Présentation générale / General introduction
Introduction générale sur les amphores trouvées à Alexandrie / General Introduction to amphorae found at Alexandria

INTRODUCTION GÉNÉRALE SUR LES AMPHORES TROUVÉES À ALEXANDRIE

General Introduction to amphorae found at Alexandria

Kaan Senol*

After the foundation of the city by Alexander the Great in 331 BC, Alexandria became the most attractive commercial harbour of the Hellenistic world by using her geographic advantages. Alexandria flourished and became a famous consumption centre in the Mediterranean basin as a result of the efforts of the Ptolemaic dynasty. She deserved the praise of Strabo, who called her the greatest emporium of the inhabited world during the Hellenistic period. Due to extensive trade connections, very many of the products carried by amphorae reached the city, either to be consumed there or to be transported to India via Lake Mariout, the Nile, desert trails and finally the Red Sea. These routes were used both for exporting and importing goods, and very many different types of amphorae have been found during the excavations undertaken in the city. This variety can be witnessed in the amphora stamps, of which the largest collection in the world is held in the Graeco-Roman Museum of Alexandria.

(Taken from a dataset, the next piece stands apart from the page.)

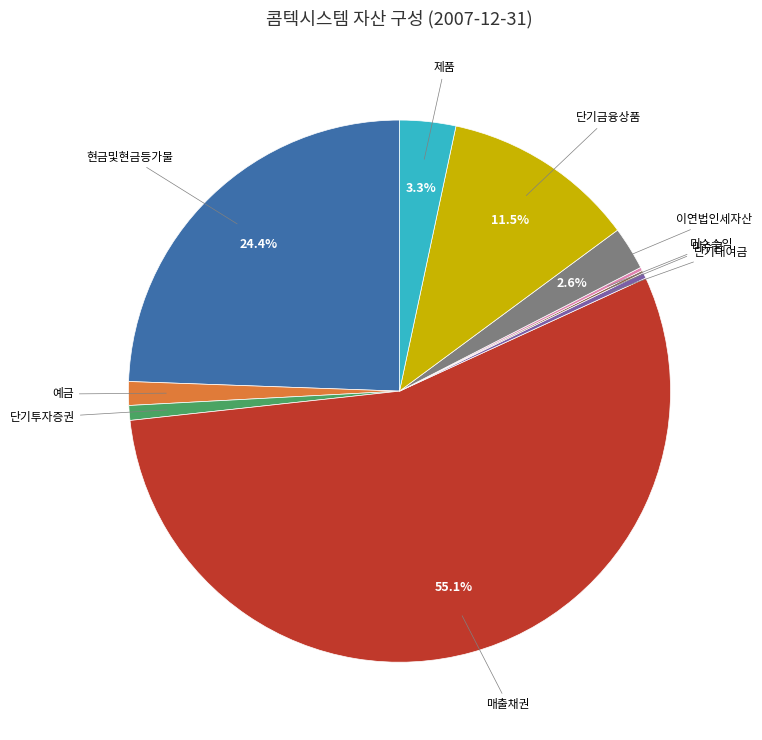

Is there any slice that represents more than half of the pie?

Yes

Importance of Alexandria as a production centre

Alexandria was not only a city of consumers, but a production centre as well. Not less than 28 amphora workshops have been discovered, along with villae rusticae, around Lake Mariout, and this hinterland of the city gained importance as one of the most important wine production areas in Egypt. Egyptian wine was carried in AE 1 and AE 2 (Amphores Egyptiennes Type 1 and 2) during the Hellenistic Period (Figs. 1 & 2). The amphora types were radically changed during the Roman Period in Egypt. They used longer but unusual bi-conical forms as the characteristic forms, called AE 3 (Fig. 3). By changing the shape and scale of the amphorae, the AE 4, derived from DR 2-4 of that period, were used for the famous Taeonitic wine, and we have found large quantities of these in the salvage excavations of CEAlex in Alexandria (Fig. 4). The history of Egyptian wine continues in another type called AE 5/6 or LR 5/6 that were also used on the Syrian coast (Fig. 5). The only type of which we have not found traces of production on the shores of Lake Mariout is AE 7, which was as widespread as the previous type and widely produced and distributed in Middle Egypt (Fig. 6).

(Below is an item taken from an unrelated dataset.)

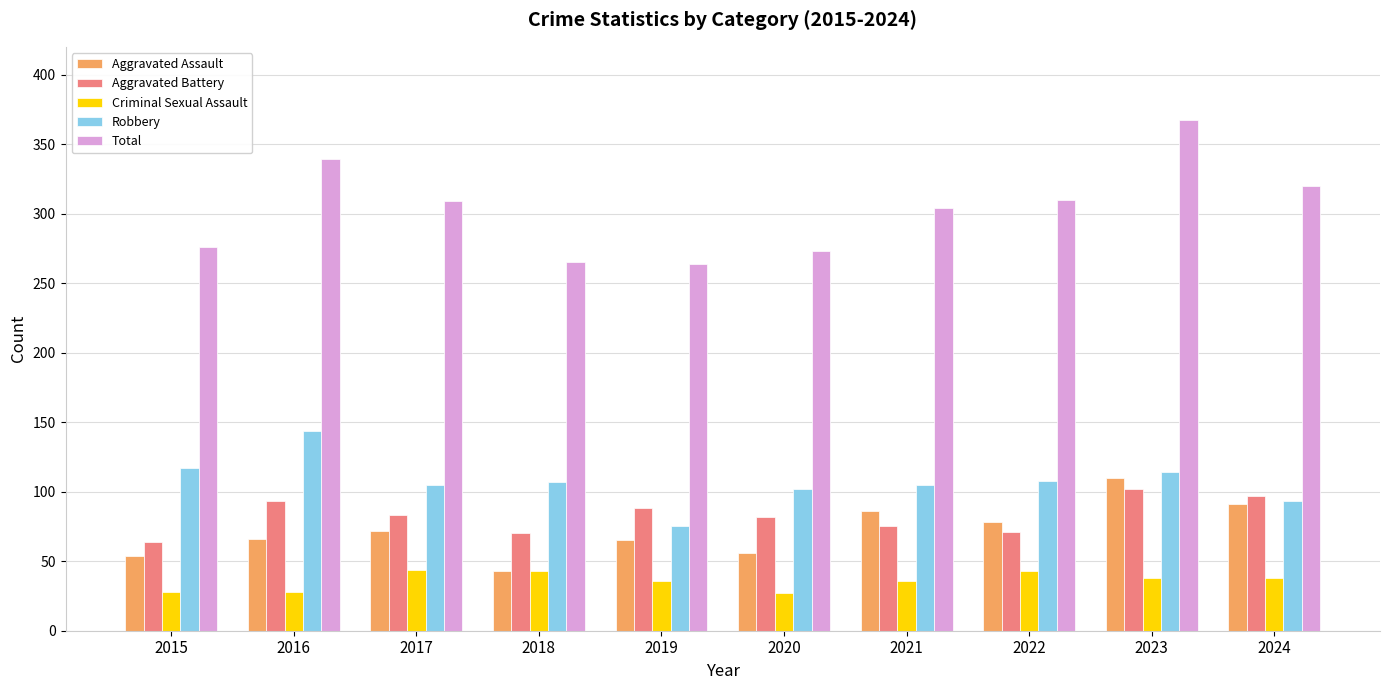

What is the approximate value of Robbery at 2023?

114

Amphorae as epigraphic material

Amphorae are considered as evidence of ancient commerce as they were used to carry wine, olive oil, fish sauces, salted fish, meat, fruits, vegetable oils, spices and almost any goods that we may imagine. The painted inscriptions (dipinti) and the engravings (graffiti) on the amphorae indicate the produce of these containers, the actual capacities, the names of the producers or consumers and the quality of the products inside them. We have a varied collection of dipinti conserved due to the extraordinary climate of Egypt, mostly from the fifth and sixth centuries AD found in the Necropolis of Gabbari (Figs. 7 & 8).